PAGE EXCERPT:

'''

My mother passed away about eight months ago. I got a distribution from her 401(k) and an IRA worth about $53,000 because I was named as the beneficiary. I took it as a lump sum distribution, and of course I am going to have to pay taxes on that. The lawyer who did the will told me that it may be possible to spread that income over five years. That would help me with the taxes. Is that true and how do I go about figuring that out?

Bob

Louisville, Ky.

Dear Bob,

This is a possibility if you meet some specific requirements. There is an election that is called ‘Form 4972′. It is an election of distributions from certain retirement plans. There are about a dozen questions that you have to answer ‘yes’ to on the form to make sure you are eligible to use the benefit. Go to your lawyer and pick up Form 4972. As always, read the form very carefully and make sure you cross all of your t’s and dot all of your i’s with this form to avoid any complications. You can go to the IRS’ website to get all of the information you need.

Dave


Retirement 101

Dear Dave,

I am closing in on retirement age and I think I am making it more difficult than it should be. I have IRAs, Roth IRAs and 401(k)s. On some I will pay taxes, on others I will not. I know it is probably much easier than I am making it, so can you give me the simplified version of how to save for my upcoming retirement?

Vivian

Charleston, S. C.

Dear Vivian,

Saving for retirement can become confusing, so don’t feel bad. You are not the first person to be overwhelmed by all of the options that are available. Many people ask me where they should start when it comes to their retirement, and let me tell you that it is not rocket science, and if you know what you are doing, it can be very beneficial for you in the long run. Let’s walk through it for a second:

The Roth IRA grows completely tax-free. So if you save up four million dollars in a Roth IRA over your lifetime, it is all yours. If you save the same amount in a 401(k), about a million of that is going to go out in taxes. So that word ‘Roth’ is about a million-dollar word for those people who start saving early and aggressively for their retirement.

Given the comparison between the two over a long period of time, I am always going to go with the Roth IRA as my first choice to save for retirement. Every time. And now you can put $3,000 per person or $6,000 per married couple in a Roth IRA. That is $500 a month, but it will amount to a very large amount of money for you at retirement. Let me give you an example. A 30-year-old couple that fully funds a Roth IRA from age 30 to age 70 at $500 a month will have $5.8 million at retirement. Now that is a pretty good deal. You could probably get by on that. Hey, if I am half wrong on that you are still on easy street. So the Roth IRA is definitely the way to go because it grows tax-free. And if you are thinking that $500 a month is a lot of money, you’re right, but if you are out of debt, you can come up with $500 a month. Getting out of debt is key to retiring with wealth.

The one exception to this is if your company matches your 401(k). If it is set up to where when you put in $100 your company also puts in $100, then that should be your first step. That is giving you a 100 percent rate of return on your investment. That is hard to beat. The rule of thumb is to always take the match. If there is no match, then go straight to the Roth. If you will save about 15 percent of your income starting at age 30, then you will retire with dignity. If you are over thirty, don’t lose heart and start saving for your retirement now.

'''

(Saved data entries)
'''

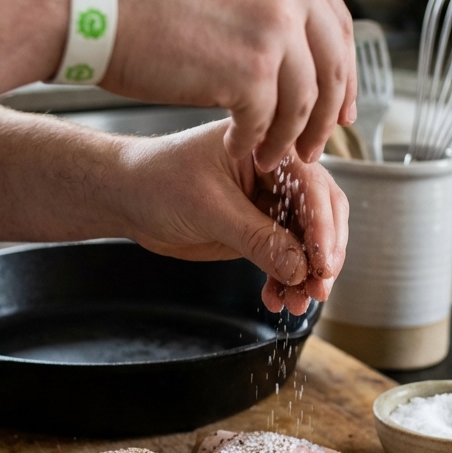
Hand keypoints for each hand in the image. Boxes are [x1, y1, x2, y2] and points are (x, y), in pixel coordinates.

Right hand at [102, 0, 356, 172]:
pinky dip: (254, 143)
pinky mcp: (251, 71)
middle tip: (315, 144)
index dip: (340, 71)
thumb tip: (291, 31)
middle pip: (331, 64)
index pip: (334, 21)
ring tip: (270, 156)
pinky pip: (266, 122)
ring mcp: (275, 25)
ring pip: (303, 101)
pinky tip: (238, 148)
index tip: (338, 104)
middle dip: (325, 114)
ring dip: (289, 137)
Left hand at [109, 120, 348, 314]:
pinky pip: (285, 257)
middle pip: (320, 213)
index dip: (322, 226)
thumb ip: (257, 238)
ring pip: (305, 241)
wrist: (128, 197)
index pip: (311, 186)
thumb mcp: (210, 209)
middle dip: (322, 254)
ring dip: (306, 274)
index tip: (323, 262)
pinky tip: (277, 299)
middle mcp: (276, 173)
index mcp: (268, 149)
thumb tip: (299, 267)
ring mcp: (268, 203)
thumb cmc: (159, 181)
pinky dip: (285, 279)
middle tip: (319, 287)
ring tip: (298, 303)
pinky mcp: (258, 229)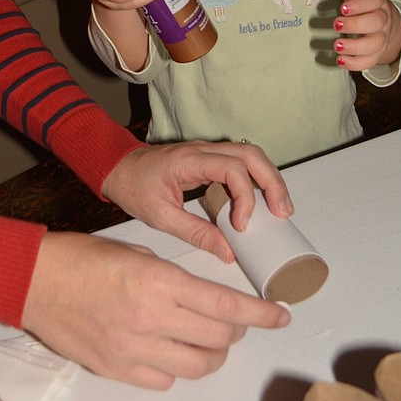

'''

WHAT THIS TASK INVOLVES:
Please write out the retirement advice column from "The one exception" to "your retirement now.", word for word.

SOLUTION BELOW:
The one exception to this is if your company matches your 401(k). If it is set up to where when you put in $100 your company also puts in $100, then that should be your first step. That is giving you a 100 percent rate of return on your investment. That is hard to beat. The rule of thumb is to always take the match. If there is no match, then go straight to the Roth. If you will save about 15 percent of your income starting at age 30, then you will retire with dignity. If you are over thirty, don’t lose heart and start saving for your retirement now.